(Problem details) Where a line below carries the word "tincidunt", include it in the count, then give the count alone.

Extracted data entries:

=======

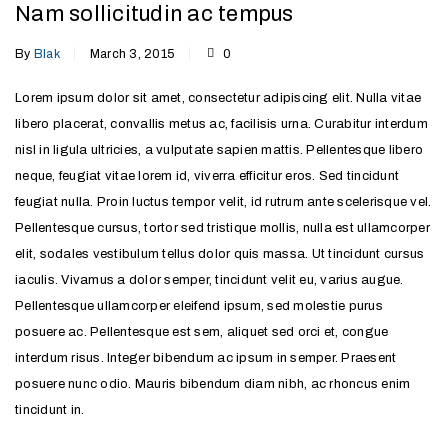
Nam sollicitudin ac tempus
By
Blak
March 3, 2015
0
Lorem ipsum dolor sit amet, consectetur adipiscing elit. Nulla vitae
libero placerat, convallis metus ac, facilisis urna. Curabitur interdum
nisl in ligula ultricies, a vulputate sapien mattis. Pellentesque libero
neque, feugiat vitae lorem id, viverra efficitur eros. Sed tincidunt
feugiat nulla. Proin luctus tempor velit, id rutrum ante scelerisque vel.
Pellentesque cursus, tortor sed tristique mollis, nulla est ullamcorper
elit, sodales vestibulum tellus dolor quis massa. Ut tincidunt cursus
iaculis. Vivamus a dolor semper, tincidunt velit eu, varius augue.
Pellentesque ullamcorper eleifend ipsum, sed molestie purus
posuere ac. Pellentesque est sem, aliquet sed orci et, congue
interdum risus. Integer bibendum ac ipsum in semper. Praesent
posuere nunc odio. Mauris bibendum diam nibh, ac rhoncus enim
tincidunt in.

=======

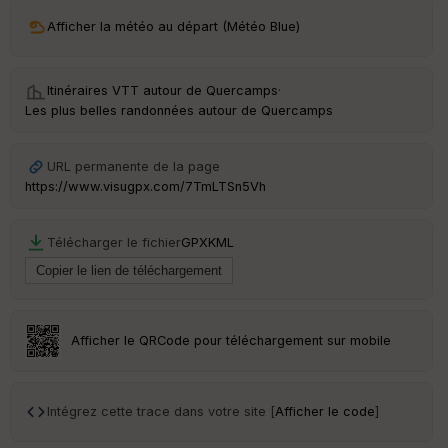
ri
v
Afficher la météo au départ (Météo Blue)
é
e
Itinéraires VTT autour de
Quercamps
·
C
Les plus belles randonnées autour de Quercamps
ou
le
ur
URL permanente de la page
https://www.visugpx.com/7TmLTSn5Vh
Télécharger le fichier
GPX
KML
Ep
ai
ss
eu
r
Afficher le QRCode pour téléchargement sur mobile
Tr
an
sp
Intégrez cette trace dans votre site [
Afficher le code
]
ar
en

=======

(Response to this task) 4